Scott: We debated for a long time whether or not we should make it a suite based offering or individual. In the end what we decided to do was make them individual components. The reason we decided to do this was to allow us to provide it to users who maybe weren’t ready to move into the latest and greatest version of data protection.
So with our backup navigator which does the analytics, with the data protection manager pack which does a topical view of the overall infrastructure, those are actually backward compatible with our backup product back to version 7. We’re currently sitting on a version 9 now, so this allows us to bring those customers that are happy with that version of the data protection that they have and not totally ready to upgrade. So it gives them the ability to take full advantage of the analytics that I discussed earlier.
Question: “Do you use deduplication during a backup?”
Scott: Deduplication is certainly going to be something that is going to be unique for each organization, my overall recommendation is that you take full advantage of deduplication.
With respect to data protector itself and the way that HP approaches it, we use a common deduplication engine. So the same engine that’s based inside of our backup software, with the exact same engine thats running in the backup target hardware from HP. So you only have to deduplicate one time, at the application source to minimize traffic, at the backup server to push the responsibility straight to it, or if you have plenty of bandwidth you can push the deduplication responsibility to the backup target.
In the long run, what this allows you to do is take full advantage of a limited amount of capacity without degrading or destabilizing the performance when you go through a recovery operation. It’s all pointer based deduplication. So we still have access to the unique box, we just minimize the amount of traffic both on disk and over the network.

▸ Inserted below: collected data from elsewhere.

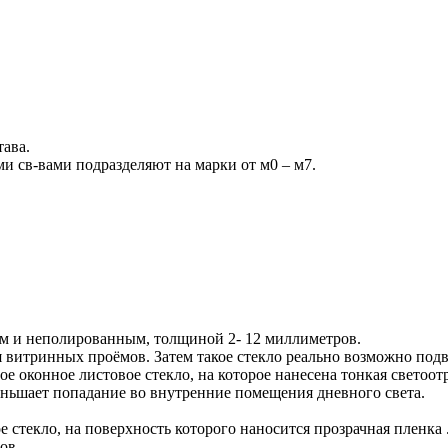
.
ава.
и cв-вами подразделяют на марки от м0 – м7.
м и неполированным, толщиной 2- 12 миллиметров.
 витринных проёмов. Затем такое стекло реально возможно подве
е оконное листовое стекло, на которое нанесена тонкая светоот
еньшает попадание во внутренние помещения дневного света.
е стекло, на поверхность которого наносится прозрачная пленка 
ов.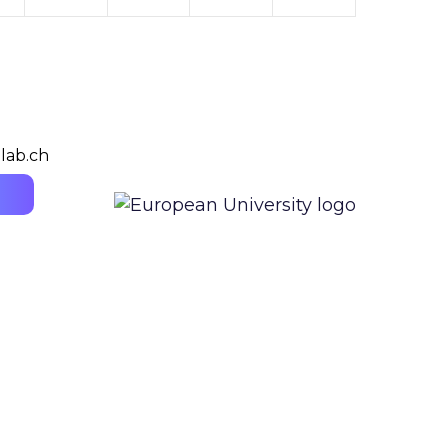
lab.ch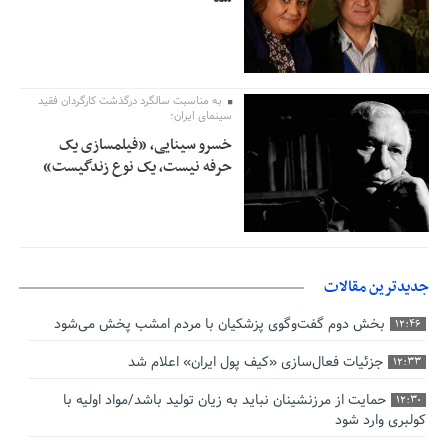
به مناسبت سالگرد درگذشت کارگردان فقید
سینمای ایران؛
خسرو سینایی، «فیلمسازی یک
حرفه نیست، یک نوع زندگیست»
جدیدترین مقالات
بخش دوم گفت‌وگوی پزشکیان با مردم امشب پخش می‌شود
12:46
جزئیات فعال‌سازی «کیف پول ایران» اعلام شد
12:33
حمایت از مرزنشینان نباید به زیان تولید باشد/مواد اولیه با
12:30
کولبری وارد شود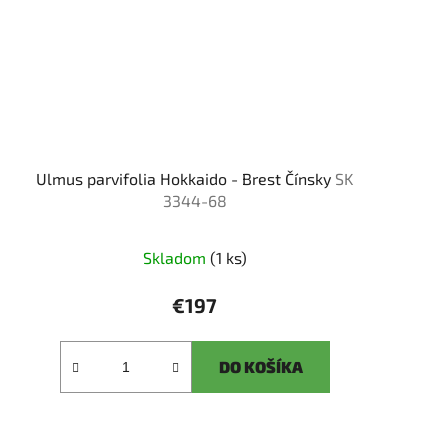
Ulmus parvifolia Hokkaido - Brest Čínsky
SK
3344-68
Skladom
(1 ks)
€197
DO KOŠÍKA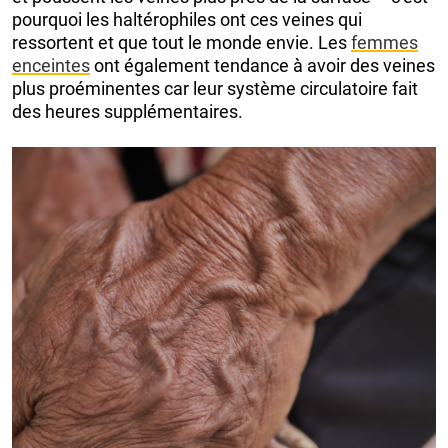
pourquoi les haltérophiles ont ces veines qui
ressortent et que tout le monde envie. Les
femmes
enceintes
ont également tendance à avoir des veines
plus proéminentes car leur système circulatoire fait
des heures supplémentaires.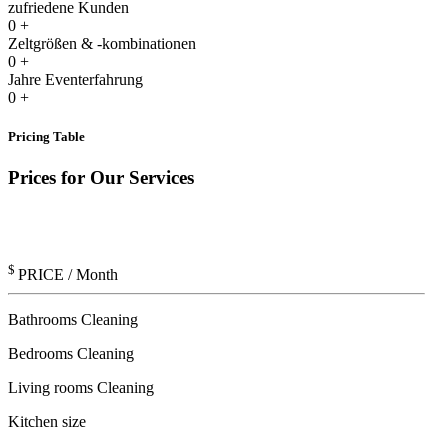
zufriedene Kunden
0
+
Zeltgrößen & -kombinationen
0
+
Jahre Eventerfahrung
0
+
Pricing Table
Prices for Our Services
$
PRICE
/ Month
Bathrooms Cleaning
Bedrooms Cleaning
Living rooms Cleaning
Kitchen size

George: I think that’s an important point too. My fear nowadays is that deduplication has become a pretty common word and people are treating it like a checkbox item. It’s really worth your time to explore different options with the vendors that you’re talking to about their deduplication strategy and how it can be deployed throughout the environment and how well does it scale, those are really important questions to have answers to.

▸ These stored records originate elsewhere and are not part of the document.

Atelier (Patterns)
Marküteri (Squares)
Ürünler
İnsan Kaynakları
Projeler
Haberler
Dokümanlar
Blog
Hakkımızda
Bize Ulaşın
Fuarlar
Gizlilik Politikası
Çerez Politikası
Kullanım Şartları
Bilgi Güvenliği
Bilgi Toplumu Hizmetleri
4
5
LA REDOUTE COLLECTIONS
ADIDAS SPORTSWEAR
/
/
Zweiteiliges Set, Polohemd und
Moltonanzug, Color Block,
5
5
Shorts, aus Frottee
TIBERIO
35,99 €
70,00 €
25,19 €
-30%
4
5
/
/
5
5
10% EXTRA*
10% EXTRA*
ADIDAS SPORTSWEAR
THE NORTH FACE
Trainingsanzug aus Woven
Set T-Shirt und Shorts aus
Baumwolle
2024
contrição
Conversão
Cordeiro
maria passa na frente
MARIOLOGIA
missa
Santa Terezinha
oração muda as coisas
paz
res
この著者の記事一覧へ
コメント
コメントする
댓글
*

Question: “Do you recommend different technologies for backup and archive and if so, what?”
Scott: I absolutely do recommend not having just a different technology, but a different mentality. Backup, for me, is about having immediate access to the most recent information. How you define “recent” is up to your organization. Behind all of this should be a long term retention strategy for the referential value or the probability that you’re going to use the information, so that you can move it into some kind of an archive target, whatever that may be. It could be tape, it could be disk based archive, it could be an object store, it could be cloud, you name it. It’s got to match what your requirements are for cost, efficiency, and access to the information.
Most importantly, make sure that the data protection solution that you choose has the capability to manage the movement of data from the production array, to the second point of recovery which would be a caching or staging area, to the third point which would be your backup target, and even manage and work with that at the archive side. Understanding the information is in archive, and only retracting that information when it’s necessary, not any time you scan a file system.
George: What we tell people is they need to reevaluate how they think about archive, because archive has always kind of been this desk where you keep all this old dusty stuff and you think you won’t need it again. But we need to keep going after archives more and more frequently, obviously with legal issues, as well as with the emergence of analytics and things like that. We tell people to consider how often they need to recover and how fast would it need to be back if you needed it. Typically in a storage situation, you’ve got time – take advantage of that. The more time you have to recover something, the lower cost form of media you can afford to put it on, so it’s a cost/savings issue, and it’s a great set of questions to ask.